With the fantastic proliferation of craft breweries all over the map, this sort of adventure is available, usually, without even the need for an airline ticket. Google, a dependable car, and the right companion is the basic recipe…but, let’s be honest: you cannot live by bread alone and it’s no different for that flourless bread-analog, beer. Where can we find a nearby beach on which to unwind after the tasting rooms? Where can we ski? Watch sports? Take in a concert? EAT?!?

Limited edition from Denver's  uber-fine Renegade Brewing

Limited edition from Denver’s uber-fine Renegade Brewing

The criteria for this are very simple: where can you find great scenery, great lodgings, great dining, a logical route, maybe some other beverages made and offered, and a LOT of genuinely great beer. And I have to define “great scenery” as many things: mountains (my favorite), beaches, desert, rolling hills, rivers, lakes, interesting cities, and ease of access to all of this. If you have to leave the beer region and drive a day out of your way to see that great vista, that region is out. Logical, accessible, beer-soaked, interesting, driveable, and can be done in seven days. That’s the recipe.

● ● ●

> WRITTEN TASKS:
[A] Copy the beer travel passage from "Limited edition from Denver’s" to "That’s the recipe." word for word.
[B] In the beer travel passage, which kind of scenery is named as the favorite?

● ● ●

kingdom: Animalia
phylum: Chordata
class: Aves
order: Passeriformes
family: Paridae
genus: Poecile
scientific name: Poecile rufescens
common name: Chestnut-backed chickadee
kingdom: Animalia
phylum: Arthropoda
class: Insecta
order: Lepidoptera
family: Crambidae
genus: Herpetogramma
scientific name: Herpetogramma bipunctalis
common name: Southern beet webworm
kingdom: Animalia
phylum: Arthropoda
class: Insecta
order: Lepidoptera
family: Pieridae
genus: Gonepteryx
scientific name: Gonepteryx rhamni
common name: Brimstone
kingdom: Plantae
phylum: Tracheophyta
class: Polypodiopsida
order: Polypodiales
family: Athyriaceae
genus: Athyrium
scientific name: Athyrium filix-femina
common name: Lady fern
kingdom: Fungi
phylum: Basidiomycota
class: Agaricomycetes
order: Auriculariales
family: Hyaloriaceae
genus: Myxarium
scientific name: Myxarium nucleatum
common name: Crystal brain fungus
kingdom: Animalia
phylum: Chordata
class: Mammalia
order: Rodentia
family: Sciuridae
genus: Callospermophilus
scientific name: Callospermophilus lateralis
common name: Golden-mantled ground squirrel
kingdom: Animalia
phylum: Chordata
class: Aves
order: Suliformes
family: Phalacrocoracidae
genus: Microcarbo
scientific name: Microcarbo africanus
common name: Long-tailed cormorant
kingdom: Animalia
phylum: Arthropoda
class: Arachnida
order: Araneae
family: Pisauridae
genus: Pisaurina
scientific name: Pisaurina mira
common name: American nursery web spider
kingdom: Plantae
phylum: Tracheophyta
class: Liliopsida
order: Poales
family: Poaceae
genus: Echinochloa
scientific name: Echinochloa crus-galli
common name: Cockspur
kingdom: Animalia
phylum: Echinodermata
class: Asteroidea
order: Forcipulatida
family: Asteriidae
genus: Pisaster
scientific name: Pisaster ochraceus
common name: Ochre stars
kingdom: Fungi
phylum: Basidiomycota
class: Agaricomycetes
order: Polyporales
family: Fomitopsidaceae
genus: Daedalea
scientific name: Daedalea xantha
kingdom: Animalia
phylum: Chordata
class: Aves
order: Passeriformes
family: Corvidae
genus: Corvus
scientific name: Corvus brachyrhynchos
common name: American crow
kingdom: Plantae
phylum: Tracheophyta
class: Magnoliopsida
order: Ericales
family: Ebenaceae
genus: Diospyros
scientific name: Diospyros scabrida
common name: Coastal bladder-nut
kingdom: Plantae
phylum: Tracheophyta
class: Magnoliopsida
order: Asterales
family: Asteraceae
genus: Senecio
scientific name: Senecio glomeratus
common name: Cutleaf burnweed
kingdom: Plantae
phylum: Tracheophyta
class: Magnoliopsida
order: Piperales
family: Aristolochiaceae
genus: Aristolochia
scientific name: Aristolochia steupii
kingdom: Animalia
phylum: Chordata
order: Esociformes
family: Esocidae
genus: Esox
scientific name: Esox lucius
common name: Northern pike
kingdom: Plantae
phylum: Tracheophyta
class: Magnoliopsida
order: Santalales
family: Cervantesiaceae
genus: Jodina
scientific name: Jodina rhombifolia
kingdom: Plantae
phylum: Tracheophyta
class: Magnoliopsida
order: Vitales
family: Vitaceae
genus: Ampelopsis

● ● ●

> RESPONSE LIST:
[A]
Limited edition from Denver’s uber-fine Renegade Brewing

The criteria for this are very simple: where can you find great scenery, great lodgings, great dining, a logical route, maybe some other beverages made and offered, and a LOT of genuinely great beer. And I have to define “great scenery” as many things: mountains (my favorite), beaches, desert, rolling hills, rivers, lakes, interesting cities, and ease of access to all of this. If you have to leave the beer region and drive a day out of your way to see that great vista, that region is out. Logical, accessible, beer-soaked, interesting, driveable, and can be done in seven days. That’s the recipe.

[B] Mountains.